Bushranger Ned Kelly is fabled to have stolen a horse from the public house opposite the Baynton Racecourse. Local legend says the horse's owner, J.B. Thomson, bet on a race with a stranger to the district, and when he won, they two went for a drink. The stranger then stepped out to check his horse, but did not return, stealing the faster horse, and disappearing from the district. He was later found to be none other than Ned Kelly.

Baynton township developed in the 1860s and the post office opened on 24 January 1867, closing in 1959.

== Baynton today ==
At its height as an identifiable town, Baynton was home to three schools, a church, two public houses and a cobbler's shop. Today, only the hall remains, which is used for community meetings and events. The Baynton Church, which was built in the late 19th century and rebuilt in the 1960s, was destroyed in the Black Saturday bushfires of 2009, and was not rebuilt.

Baynton remains a close-knit agricultural community, with the main enterprises including sheep, cattle, wine production and commercial forestry. The Baynton Hall, established in the early 1960s, is the home of the Baynton Film Society, and screens an Australian-based movie each year, on or around Australia Day. The Baynton-Sidonia Landcare group is active in working toward sustainable land management in the region.

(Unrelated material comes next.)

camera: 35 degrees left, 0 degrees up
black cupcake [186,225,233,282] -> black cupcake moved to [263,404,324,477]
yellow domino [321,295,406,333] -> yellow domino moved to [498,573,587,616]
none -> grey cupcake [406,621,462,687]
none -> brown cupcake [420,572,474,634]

Due to the relative absence of residential subdivision in the Baynton area, it remains one of the most intact farming areas in the Macedon Ranges area. In April 2012, there were celebrations for the 50th anniversary of the Baynton Hall, and a book of the history of Baynton was launched.

Baynton has been recognised as possibly the most well signposted place which does not exist as a recognisable town, due to the number of prominent signs directing to Baynton.

== People of note ==
Thomas Alexander Browne, who wrote under the pseudonym Rolf Boldrewood, was an early Australian writer, and author of the novel Robbery Under Arms. Browne was the son of Captain Sylvester Brown, and was a resident of Baynton as a young boy. Walker Thomson, who was born and raised in Baynton, was a member of the Australian forces in the South African War (1899–1902). He was involved in the siege of Mafeking and became a friend of General Robert Baden-Powell.